Exercise requirements: If anything in the data looks odd, keep it anyway and write the whole listing out unchanged.

Information supplied:
┄┄┄┄┄┄

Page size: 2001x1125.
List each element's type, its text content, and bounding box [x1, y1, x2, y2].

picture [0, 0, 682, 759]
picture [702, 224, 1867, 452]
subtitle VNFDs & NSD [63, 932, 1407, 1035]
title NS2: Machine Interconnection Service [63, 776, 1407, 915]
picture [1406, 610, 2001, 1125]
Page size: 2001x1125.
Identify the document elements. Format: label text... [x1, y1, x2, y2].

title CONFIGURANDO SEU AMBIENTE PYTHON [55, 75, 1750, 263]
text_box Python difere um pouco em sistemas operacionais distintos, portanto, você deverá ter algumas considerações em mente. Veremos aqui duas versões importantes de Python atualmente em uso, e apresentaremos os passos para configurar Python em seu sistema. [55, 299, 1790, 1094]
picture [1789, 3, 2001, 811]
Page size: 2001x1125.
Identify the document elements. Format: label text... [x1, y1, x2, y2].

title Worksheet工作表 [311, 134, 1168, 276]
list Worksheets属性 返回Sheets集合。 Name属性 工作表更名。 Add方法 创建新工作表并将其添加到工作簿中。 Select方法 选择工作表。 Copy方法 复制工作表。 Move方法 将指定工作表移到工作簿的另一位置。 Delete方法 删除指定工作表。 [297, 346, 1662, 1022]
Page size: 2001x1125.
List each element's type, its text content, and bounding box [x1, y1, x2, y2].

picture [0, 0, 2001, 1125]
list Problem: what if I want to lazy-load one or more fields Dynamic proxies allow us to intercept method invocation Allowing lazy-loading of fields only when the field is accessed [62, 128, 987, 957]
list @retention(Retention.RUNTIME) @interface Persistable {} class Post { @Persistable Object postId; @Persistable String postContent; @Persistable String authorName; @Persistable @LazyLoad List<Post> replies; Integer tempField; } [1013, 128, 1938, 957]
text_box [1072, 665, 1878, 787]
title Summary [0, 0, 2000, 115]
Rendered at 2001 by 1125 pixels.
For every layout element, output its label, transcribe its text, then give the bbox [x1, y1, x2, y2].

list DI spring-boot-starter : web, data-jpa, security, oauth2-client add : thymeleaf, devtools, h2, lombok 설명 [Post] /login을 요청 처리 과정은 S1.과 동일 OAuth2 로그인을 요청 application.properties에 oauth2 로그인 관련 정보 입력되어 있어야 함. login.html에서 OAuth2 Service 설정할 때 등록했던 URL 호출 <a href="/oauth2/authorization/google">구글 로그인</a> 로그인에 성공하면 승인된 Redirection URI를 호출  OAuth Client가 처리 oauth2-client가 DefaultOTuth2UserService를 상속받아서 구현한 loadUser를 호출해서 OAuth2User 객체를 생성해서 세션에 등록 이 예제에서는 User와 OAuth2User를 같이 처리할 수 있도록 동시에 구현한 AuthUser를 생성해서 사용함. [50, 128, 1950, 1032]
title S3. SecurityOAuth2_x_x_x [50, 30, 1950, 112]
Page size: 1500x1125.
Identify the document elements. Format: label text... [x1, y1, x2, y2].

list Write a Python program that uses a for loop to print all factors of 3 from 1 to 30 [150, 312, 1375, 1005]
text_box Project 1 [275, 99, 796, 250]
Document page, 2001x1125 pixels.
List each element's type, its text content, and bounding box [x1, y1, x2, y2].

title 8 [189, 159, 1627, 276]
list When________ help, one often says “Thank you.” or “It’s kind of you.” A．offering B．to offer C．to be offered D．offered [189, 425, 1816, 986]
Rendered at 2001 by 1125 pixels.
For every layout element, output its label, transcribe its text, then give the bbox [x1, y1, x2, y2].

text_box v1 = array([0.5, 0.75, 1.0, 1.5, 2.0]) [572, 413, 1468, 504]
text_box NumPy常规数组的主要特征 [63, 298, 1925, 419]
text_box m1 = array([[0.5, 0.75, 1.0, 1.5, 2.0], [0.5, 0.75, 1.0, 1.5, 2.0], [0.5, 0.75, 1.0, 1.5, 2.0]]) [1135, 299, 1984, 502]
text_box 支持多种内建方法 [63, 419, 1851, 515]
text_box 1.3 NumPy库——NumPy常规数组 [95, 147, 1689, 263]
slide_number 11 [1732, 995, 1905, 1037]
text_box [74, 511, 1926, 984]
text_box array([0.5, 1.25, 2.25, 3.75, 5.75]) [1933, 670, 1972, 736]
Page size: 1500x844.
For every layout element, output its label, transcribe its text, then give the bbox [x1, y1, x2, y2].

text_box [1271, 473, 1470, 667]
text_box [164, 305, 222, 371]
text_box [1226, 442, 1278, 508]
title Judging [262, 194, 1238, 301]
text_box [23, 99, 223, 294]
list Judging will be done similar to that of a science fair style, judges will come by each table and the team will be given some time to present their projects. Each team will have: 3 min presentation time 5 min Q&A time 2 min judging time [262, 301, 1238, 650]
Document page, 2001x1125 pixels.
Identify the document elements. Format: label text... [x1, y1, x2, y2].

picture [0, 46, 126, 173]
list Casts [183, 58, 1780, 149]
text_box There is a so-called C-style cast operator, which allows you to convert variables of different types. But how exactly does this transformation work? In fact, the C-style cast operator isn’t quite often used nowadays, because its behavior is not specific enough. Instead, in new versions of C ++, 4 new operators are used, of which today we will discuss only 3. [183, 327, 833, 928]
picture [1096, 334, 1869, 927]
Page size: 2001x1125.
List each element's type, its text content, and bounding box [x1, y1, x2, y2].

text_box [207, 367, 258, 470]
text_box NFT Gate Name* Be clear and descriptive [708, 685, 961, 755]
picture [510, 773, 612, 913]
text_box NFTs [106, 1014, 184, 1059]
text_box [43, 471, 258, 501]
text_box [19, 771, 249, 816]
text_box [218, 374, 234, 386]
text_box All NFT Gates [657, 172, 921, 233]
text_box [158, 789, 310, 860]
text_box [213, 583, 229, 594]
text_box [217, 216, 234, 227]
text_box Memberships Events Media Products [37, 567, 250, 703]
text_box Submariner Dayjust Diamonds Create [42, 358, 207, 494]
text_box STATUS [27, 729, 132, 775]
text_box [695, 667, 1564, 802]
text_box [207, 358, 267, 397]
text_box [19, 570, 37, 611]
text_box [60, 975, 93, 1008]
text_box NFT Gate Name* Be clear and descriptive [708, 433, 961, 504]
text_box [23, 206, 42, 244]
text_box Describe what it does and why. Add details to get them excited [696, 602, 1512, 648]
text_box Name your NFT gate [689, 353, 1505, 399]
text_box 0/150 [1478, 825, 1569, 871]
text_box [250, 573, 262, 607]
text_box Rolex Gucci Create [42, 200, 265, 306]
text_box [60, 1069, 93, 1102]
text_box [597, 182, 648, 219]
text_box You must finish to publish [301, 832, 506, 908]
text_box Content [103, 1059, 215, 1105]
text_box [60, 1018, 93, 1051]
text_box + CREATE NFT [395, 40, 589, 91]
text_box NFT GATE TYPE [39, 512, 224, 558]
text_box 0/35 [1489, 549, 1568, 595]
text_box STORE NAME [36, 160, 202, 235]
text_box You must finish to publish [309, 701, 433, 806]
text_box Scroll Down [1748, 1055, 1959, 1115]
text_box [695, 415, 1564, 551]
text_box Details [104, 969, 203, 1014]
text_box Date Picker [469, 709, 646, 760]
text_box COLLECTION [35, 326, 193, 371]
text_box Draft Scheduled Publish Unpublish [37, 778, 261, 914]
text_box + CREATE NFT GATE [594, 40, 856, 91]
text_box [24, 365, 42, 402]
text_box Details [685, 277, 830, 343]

┄┄┄┄┄┄

Your response:
Page size: 2001x1125.
List each element's type, its text content, and bounding box [x1, y1, x2, y2].

picture [0, 0, 682, 759]
picture [702, 224, 1867, 452]
subtitle VNFDs & NSD [63, 932, 1407, 1035]
title NS2: Machine Interconnection Service [63, 776, 1407, 915]
picture [1406, 610, 2001, 1125]
Page size: 2001x1125.
Identify the document elements. Format: label text... [x1, y1, x2, y2].

title CONFIGURANDO SEU AMBIENTE PYTHON [55, 75, 1750, 263]
text_box Python difere um pouco em sistemas operacionais distintos, portanto, você deverá ter algumas considerações em mente. Veremos aqui duas versões importantes de Python atualmente em uso, e apresentaremos os passos para configurar Python em seu sistema. [55, 299, 1790, 1094]
picture [1789, 3, 2001, 811]
Page size: 2001x1125.
Identify the document elements. Format: label text... [x1, y1, x2, y2].

title Worksheet工作表 [311, 134, 1168, 276]
list Worksheets属性 返回Sheets集合。 Name属性 工作表更名。 Add方法 创建新工作表并将其添加到工作簿中。 Select方法 选择工作表。 Copy方法 复制工作表。 Move方法 将指定工作表移到工作簿的另一位置。 Delete方法 删除指定工作表。 [297, 346, 1662, 1022]
Page size: 2001x1125.
List each element's type, its text content, and bounding box [x1, y1, x2, y2].

picture [0, 0, 2001, 1125]
list Problem: what if I want to lazy-load one or more fields Dynamic proxies allow us to intercept method invocation Allowing lazy-loading of fields only when the field is accessed [62, 128, 987, 957]
list @retention(Retention.RUNTIME) @interface Persistable {} class Post { @Persistable Object postId; @Persistable String postContent; @Persistable String authorName; @Persistable @LazyLoad List<Post> replies; Integer tempField; } [1013, 128, 1938, 957]
text_box [1072, 665, 1878, 787]
title Summary [0, 0, 2000, 115]
Rendered at 2001 by 1125 pixels.
For every layout element, output its label, transcribe its text, then give the bbox [x1, y1, x2, y2].

list DI spring-boot-starter : web, data-jpa, security, oauth2-client add : thymeleaf, devtools, h2, lombok 설명 [Post] /login을 요청 처리 과정은 S1.과 동일 OAuth2 로그인을 요청 application.properties에 oauth2 로그인 관련 정보 입력되어 있어야 함. login.html에서 OAuth2 Service 설정할 때 등록했던 URL 호출 <a href="/oauth2/authorization/google">구글 로그인</a> 로그인에 성공하면 승인된 Redirection URI를 호출  OAuth Client가 처리 oauth2-client가 DefaultOTuth2UserService를 상속받아서 구현한 loadUser를 호출해서 OAuth2User 객체를 생성해서 세션에 등록 이 예제에서는 User와 OAuth2User를 같이 처리할 수 있도록 동시에 구현한 AuthUser를 생성해서 사용함. [50, 128, 1950, 1032]
title S3. SecurityOAuth2_x_x_x [50, 30, 1950, 112]
Page size: 1500x1125.
Identify the document elements. Format: label text... [x1, y1, x2, y2].

list Write a Python program that uses a for loop to print all factors of 3 from 1 to 30 [150, 312, 1375, 1005]
text_box Project 1 [275, 99, 796, 250]
Document page, 2001x1125 pixels.
List each element's type, its text content, and bounding box [x1, y1, x2, y2].

title 8 [189, 159, 1627, 276]
list When________ help, one often says “Thank you.” or “It’s kind of you.” A．offering B．to offer C．to be offered D．offered [189, 425, 1816, 986]
Rendered at 2001 by 1125 pixels.
For every layout element, output its label, transcribe its text, then give the bbox [x1, y1, x2, y2].

text_box v1 = array([0.5, 0.75, 1.0, 1.5, 2.0]) [572, 413, 1468, 504]
text_box NumPy常规数组的主要特征 [63, 298, 1925, 419]
text_box m1 = array([[0.5, 0.75, 1.0, 1.5, 2.0], [0.5, 0.75, 1.0, 1.5, 2.0], [0.5, 0.75, 1.0, 1.5, 2.0]]) [1135, 299, 1984, 502]
text_box 支持多种内建方法 [63, 419, 1851, 515]
text_box 1.3 NumPy库——NumPy常规数组 [95, 147, 1689, 263]
slide_number 11 [1732, 995, 1905, 1037]
text_box [74, 511, 1926, 984]
text_box array([0.5, 1.25, 2.25, 3.75, 5.75]) [1933, 670, 1972, 736]
Page size: 1500x844.
For every layout element, output its label, transcribe its text, then give the bbox [x1, y1, x2, y2].

text_box [1271, 473, 1470, 667]
text_box [164, 305, 222, 371]
text_box [1226, 442, 1278, 508]
title Judging [262, 194, 1238, 301]
text_box [23, 99, 223, 294]
list Judging will be done similar to that of a science fair style, judges will come by each table and the team will be given some time to present their projects. Each team will have: 3 min presentation time 5 min Q&A time 2 min judging time [262, 301, 1238, 650]
Document page, 2001x1125 pixels.
Identify the document elements. Format: label text... [x1, y1, x2, y2].

picture [0, 46, 126, 173]
list Casts [183, 58, 1780, 149]
text_box There is a so-called C-style cast operator, which allows you to convert variables of different types. But how exactly does this transformation work? In fact, the C-style cast operator isn’t quite often used nowadays, because its behavior is not specific enough. Instead, in new versions of C ++, 4 new operators are used, of which today we will discuss only 3. [183, 327, 833, 928]
picture [1096, 334, 1869, 927]
Page size: 2001x1125.
List each element's type, its text content, and bounding box [x1, y1, x2, y2].

text_box [207, 367, 258, 470]
text_box NFT Gate Name* Be clear and descriptive [708, 685, 961, 755]
picture [510, 773, 612, 913]
text_box NFTs [106, 1014, 184, 1059]
text_box [43, 471, 258, 501]
text_box [19, 771, 249, 816]
text_box [218, 374, 234, 386]
text_box All NFT Gates [657, 172, 921, 233]
text_box [158, 789, 310, 860]
text_box [213, 583, 229, 594]
text_box [217, 216, 234, 227]
text_box Memberships Events Media Products [37, 567, 250, 703]
text_box Submariner Dayjust Diamonds Create [42, 358, 207, 494]
text_box STATUS [27, 729, 132, 775]
text_box [695, 667, 1564, 802]
text_box [207, 358, 267, 397]
text_box [19, 570, 37, 611]
text_box [60, 975, 93, 1008]
text_box NFT Gate Name* Be clear and descriptive [708, 433, 961, 504]
text_box [23, 206, 42, 244]
text_box Describe what it does and why. Add details to get them excited [696, 602, 1512, 648]
text_box Name your NFT gate [689, 353, 1505, 399]
text_box 0/150 [1478, 825, 1569, 871]
text_box [250, 573, 262, 607]
text_box Rolex Gucci Create [42, 200, 265, 306]
text_box [60, 1069, 93, 1102]
text_box [597, 182, 648, 219]
text_box You must finish to publish [301, 832, 506, 908]
text_box Content [103, 1059, 215, 1105]
text_box [60, 1018, 93, 1051]
text_box + CREATE NFT [395, 40, 589, 91]
text_box NFT GATE TYPE [39, 512, 224, 558]
text_box 0/35 [1489, 549, 1568, 595]
text_box STORE NAME [36, 160, 202, 235]
text_box You must finish to publish [309, 701, 433, 806]
text_box Scroll Down [1748, 1055, 1959, 1115]
text_box [695, 415, 1564, 551]
text_box Details [104, 969, 203, 1014]
text_box Date Picker [469, 709, 646, 760]
text_box COLLECTION [35, 326, 193, 371]
text_box Draft Scheduled Publish Unpublish [37, 778, 261, 914]
text_box + CREATE NFT GATE [594, 40, 856, 91]
text_box [24, 365, 42, 402]
text_box Details [685, 277, 830, 343]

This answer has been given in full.